Bob Brown is roughly my age (he was born in 1944), and it is perhaps strange that we have met only twice; I grew up in Tasmania but had left when Brown came to Launceston as a young doctor, then became an enthusiastic environmentalist and one of the first Greens to enter Parliamentary politics. He was also the first openly gay man to be elected to an Australian Parliament, and some of Optimism speaks of his pain at coming to terms with his homosexuality in the late 1960s. Brown went to London partly to find ways of accepting his sexuality; I went to the States; by the time we returned to Australia we had each discovered the embryonic ideas of gay liberation.
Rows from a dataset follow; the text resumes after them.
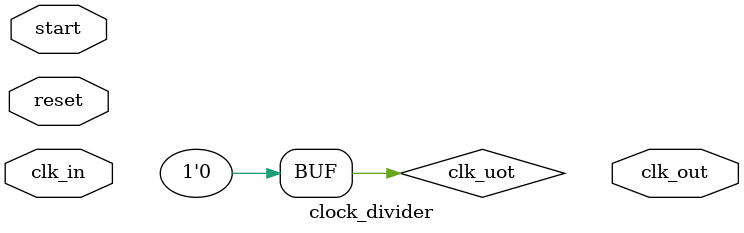
<source format=v>
`timescale 1ns / 1ps
module clock_divider(clk_out, clk_in, reset, start);
	parameter COUNTER_DIV = 23;
	
	input clk_in, reset, start;
	output clk_out;
	
	reg [COUNTER_DIV-1:0] counter;
	
	always @ (posedge clk_in or posedge reset)
	begin
		if (reset)
			counter <= 0;
		else if (start)
			counter <= counter + 1;
	end
	
	assign clk_uot = ((counter == 10000000)?1'b1:1'b0);

endmodule

</source>
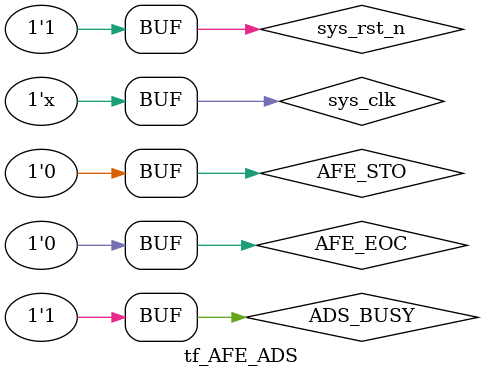
<source format=v>
`timescale 1ns / 1ps


module tf_AFE_ADS;

	// Inputs
	reg sys_rst_n;
	reg sys_clk;
	reg AFE_STO;
	reg AFE_EOC;
	reg ADS_BUSY;
	reg ADS_SDOA;
	reg ADS_SDOB;

	// Outputs
	wire AFE_CLK;
	wire AFE_INTG;
	wire AFE_IRST;
	wire AFE_SHS;
	wire AFE_SHR;
	wire AFE_PDZ;
	wire AFE_NAPZ;
	wire AFE_ENTRI;
	wire AFE_SMT_MD;
	wire AFE_INPUTZ;
	wire AFE_DF_SM;
	wire [2:0] AFE_PGA;
	wire ADS_CLK;
	wire ADS_CS_N;
	wire ADS_RD;
	wire ADS_SDI;
	wire [1:0] ADS_M;
	wire ADS_CONVST;

	// Instantiate the Unit Under Test (UUT)
	AFE_ADS_TOP uut (
		.sys_rst_n(sys_rst_n), 
		.sys_clk(sys_clk), 
		.AFE_CLK(AFE_CLK), 
		.AFE_INTG(AFE_INTG), 
		.AFE_IRST(AFE_IRST), 
		.AFE_SHS(AFE_SHS), 
		.AFE_SHR(AFE_SHR), 
		.AFE_PDZ(AFE_PDZ), 
		.AFE_NAPZ(AFE_NAPZ), 
		.AFE_ENTRI(AFE_ENTRI), 
		.AFE_STO(AFE_STO), 
		.AFE_EOC(AFE_EOC), 
		.AFE_SMT_MD(AFE_SMT_MD), 
		.AFE_INPUTZ(AFE_INPUTZ), 
		.AFE_DF_SM(AFE_DF_SM), 
		.AFE_PGA(AFE_PGA), 
		.ADS_CLK(ADS_CLK), 
		.ADS_CS_N(ADS_CS_N), 
		.ADS_BUSY(ADS_BUSY), 
		.ADS_RD(ADS_RD), 
		.ADS_SDI(ADS_SDI), 
		.ADS_SDOA(ADS_SDOA), 
		.ADS_SDOB(ADS_SDOB), 
		.ADS_M(ADS_M), 
		.ADS_CONVST(ADS_CONVST)
	);

	initial begin
		// Initialize Inputs
		sys_rst_n = 0;
		sys_clk = 0;
		AFE_STO = 0;
		AFE_EOC = 0;
		ADS_BUSY = 1;
		ADS_SDOA = 0;
		ADS_SDOB = 0;

		// Wait 100 ns for global reset to finish
		#100;
        sys_rst_n = 1;
		// Add stimulus here

	end
always # 10 sys_clk = ~sys_clk;
reg ADS_RD_D	 = 0,
	ADS_CS_D	 = 0,
	ADS_CLK_D	 = 0,
	data_valid	 =	0;
reg [1:0]	sdo_cnt = 0;
reg [17:0]	sdo_data	=	0;
reg [15:0]	data	=	1;
	
always @(posedge sys_clk) begin
	ADS_RD_D <= ADS_RD;
	ADS_CS_D <= ADS_CS_N;
	ADS_CLK_D<= ADS_CLK;
	
	if (!ADS_RD_D && ADS_RD) begin
		data_valid <= 1;
		sdo_cnt	<= sdo_cnt + 1;
		data	<=	data + 1;
		sdo_data <= {sdo_cnt,data};		
	end
	else if (!ADS_CS_D && ADS_CS_N) begin
		data_valid <= 0;
		sdo_cnt	<= sdo_cnt;
	end
	else begin
		data_valid <= data_valid;
		sdo_cnt	<= sdo_cnt;
	end
		
	if (data_valid) begin
		if (!ADS_CLK_D && ADS_CLK) begin			
			ADS_SDOA	<= sdo_data[17];
			ADS_SDOB	<= sdo_data[17];
			sdo_data	<= sdo_data << 1;
		end
		else begin
			ADS_SDOA	<=	ADS_SDOA;
			ADS_SDOB	<=	ADS_SDOB;
			sdo_data	<=	sdo_data;
		end
	end
	else begin
		ADS_SDOA	<=	ADS_SDOA;
		ADS_SDOB	<=	ADS_SDOB;
	end
		
	
end
      
endmodule


</source>
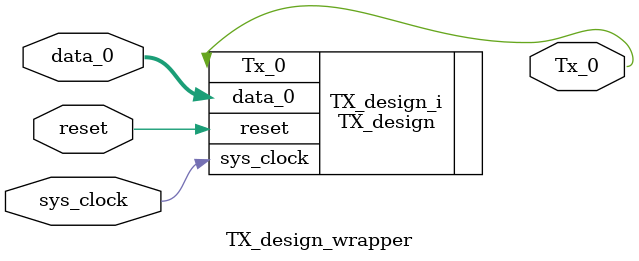
<source format=v>
`timescale 1 ps / 1 ps

module TX_design_wrapper
   (Tx_0,
    data_0,
    reset,
    sys_clock);
  output Tx_0;
  input [7:0]data_0;
  input reset;
  input sys_clock;

  wire Tx_0;
  wire [7:0]data_0;
  wire reset;
  wire sys_clock;

  TX_design TX_design_i
       (.Tx_0(Tx_0),
        .data_0(data_0),
        .reset(reset),
        .sys_clock(sys_clock));
endmodule

</source>
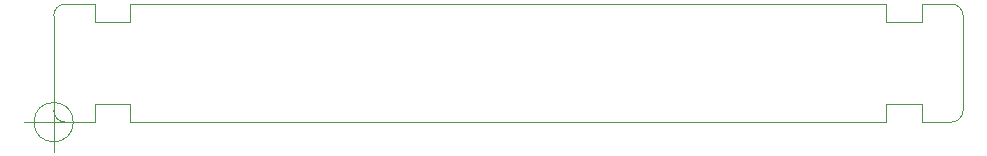
<source format=gbr>
G04 #@! TF.GenerationSoftware,KiCad,Pcbnew,(6.0.5-0)*
G04 #@! TF.CreationDate,2022-05-08T11:44:23-04:00*
G04 #@! TF.ProjectId,Receiver,52656365-6976-4657-922e-6b696361645f,rev?*
G04 #@! TF.SameCoordinates,Original*
G04 #@! TF.FileFunction,Profile,NP*
%FSLAX46Y46*%
G04 Gerber Fmt 4.6, Leading zero omitted, Abs format (unit mm)*
G04 Created by KiCad (PCBNEW (6.0.5-0)) date 2022-05-08 11:44:23*
%MOMM*%
%LPD*%
G01*
G04 APERTURE LIST*
G04 #@! TA.AperFunction,Profile*
%ADD10C,0.100000*%
G04 #@! TD*
G04 APERTURE END LIST*
D10*
X42166666Y-79000000D02*
G75*
G03*
X42166666Y-79000000I-1666666J0D01*
G01*
X38000000Y-79000000D02*
X43000000Y-79000000D01*
X40500000Y-76500000D02*
X40500000Y-81500000D01*
X116500000Y-79000000D02*
G75*
G03*
X117500000Y-78000000I0J1000000D01*
G01*
X117500000Y-70000000D02*
G75*
G03*
X116500000Y-69000000I-1000000J0D01*
G01*
X114000000Y-69000000D02*
X116500000Y-69000000D01*
X114000000Y-70500000D02*
X114000000Y-69000000D01*
X111000000Y-70500000D02*
X114000000Y-70500000D01*
X111000000Y-69000000D02*
X111000000Y-70500000D01*
X114000000Y-79000000D02*
X116500000Y-79000000D01*
X114000000Y-77500000D02*
X114000000Y-79000000D01*
X111000000Y-77500000D02*
X114000000Y-77500000D01*
X111000000Y-78950000D02*
X111000000Y-77500000D01*
X117500000Y-70000000D02*
X117500000Y-78000000D01*
X47000000Y-69000000D02*
X111000000Y-69000000D01*
X44000000Y-70500000D02*
X47000000Y-70500000D01*
X44000000Y-69000000D02*
X41500000Y-69000000D01*
X40500000Y-78000000D02*
G75*
G03*
X41500000Y-79000000I1000000J0D01*
G01*
X47000000Y-79000000D02*
X111000000Y-78950000D01*
X44000000Y-69000000D02*
X44000000Y-70500000D01*
X40500000Y-78000000D02*
X40500000Y-70000000D01*
X47000000Y-70500000D02*
X47000000Y-69000000D01*
X44000000Y-79000000D02*
X44000000Y-77500000D01*
X41500000Y-79000000D02*
X44000000Y-79000000D01*
X44000000Y-77500000D02*
X47000000Y-77500000D01*
X41500000Y-69000000D02*
G75*
G03*
X40500000Y-70000000I0J-1000000D01*
G01*
X47000000Y-77500000D02*
X47000000Y-79000000D01*
M02*

</source>
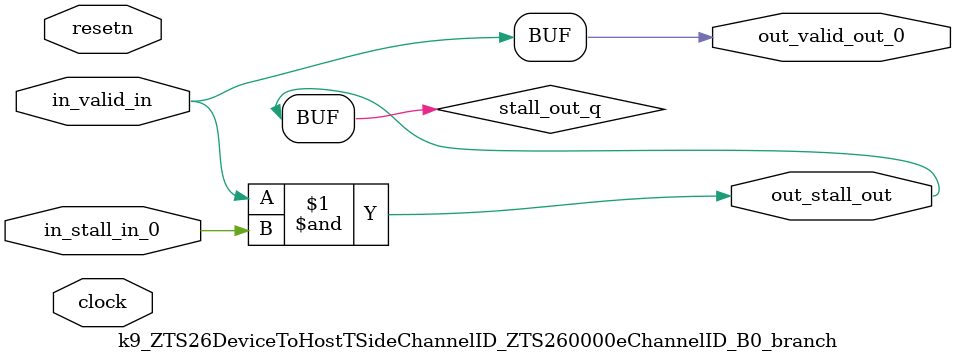
<source format=sv>



(* altera_attribute = "-name AUTO_SHIFT_REGISTER_RECOGNITION OFF; -name MESSAGE_DISABLE 10036; -name MESSAGE_DISABLE 10037; -name MESSAGE_DISABLE 14130; -name MESSAGE_DISABLE 14320; -name MESSAGE_DISABLE 15400; -name MESSAGE_DISABLE 14130; -name MESSAGE_DISABLE 10036; -name MESSAGE_DISABLE 12020; -name MESSAGE_DISABLE 12030; -name MESSAGE_DISABLE 12010; -name MESSAGE_DISABLE 12110; -name MESSAGE_DISABLE 14320; -name MESSAGE_DISABLE 13410; -name MESSAGE_DISABLE 113007; -name MESSAGE_DISABLE 10958" *)
module k9_ZTS26DeviceToHostTSideChannelID_ZTS260000eChannelID_B0_branch (
    input wire [0:0] in_stall_in_0,
    input wire [0:0] in_valid_in,
    output wire [0:0] out_stall_out,
    output wire [0:0] out_valid_out_0,
    input wire clock,
    input wire resetn
    );

    wire [0:0] stall_out_q;


    // stall_out(LOGICAL,6)
    assign stall_out_q = in_valid_in & in_stall_in_0;

    // out_stall_out(GPOUT,4)
    assign out_stall_out = stall_out_q;

    // out_valid_out_0(GPOUT,5)
    assign out_valid_out_0 = in_valid_in;

endmodule

</source>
Brown speaks of a determination to help other homosexuals, but after a brief attempt to achieve law reform as a member of the Tasmanian Parliament, he had strangely little contact with the growing gay movement until the early 1990s, when the tireless energies and political skills of the Tasmanian Gay Law Reform Group eventually led to the case in which the UN Human Rights Committee found Tasmania’s sodomy laws infringed the right to privacy, and the federal Labor government had a means to overrule Tasmanian law.

A friend of mine once claimed that Brown cared more for trees than people, but this is unfair: he cares deeply for both, and in Optimism he writes of them with obvious feeling. Unfortunately, too much of the book draws on various political and metaphysical speeches, which make for dull reading, redeemed by those moments where he goes back to his beloved bushland and writes of his partner, his neighbours, and the beauty of solitude and nature.

Brown was trained as a doctor, and there is less evidence here of having read widely in history and politics than I had expected. Too often he lapses into the sort of knee-jerk analysis that is all too common on the left. But he reverses the concept of political correctness, which he describes as being used by the right, writing that: ‘Society’s laws are being altered to reflect and enforce this new correctness and protect the advantaged – and those who advocate equality, socialism (quelle horreur!), ecological wisdom or for the compensation of disadvantage must be sneered down and excoriated … Always go for the jugular: smash the intellectuals, sandal-footed do-gooders (including those advocating Jesus’s compassion) and whingers (people who don’t work, haven’t schooled themselves properly, or who are born black – it’s their own problem).’

This is Brown at his worst, rather like an angry teenage blogger who makes no effort to understand the world view of his opponents. The lazy exaggerations of his rhetoric obscure the extent to which the basic critique is correct. As is too often the case with the memoirs of politicians, one wishes a tougher editor had stood over him with a blue pencil, pushing him to think a little deeper.

‘Optimism, like pessimism, feeds on itself,’ he writes in conclusion, ‘and having tried the latter for a decade or so, when I was younger, I recommend optimism any time.’ It sounds good; it is also pretty trite. Bob Brown has inspired perhaps millions, but as an activist, not a thinker. That being said, he stands as one of the most influential political figures of the past three decades, and he left politics with an enhanced reputation, more than can be said of most of our prime ministers. Unless Labor shifts radically in both policy and structure, the Greens now remain the most coherent voice of criticism within the Australian political system.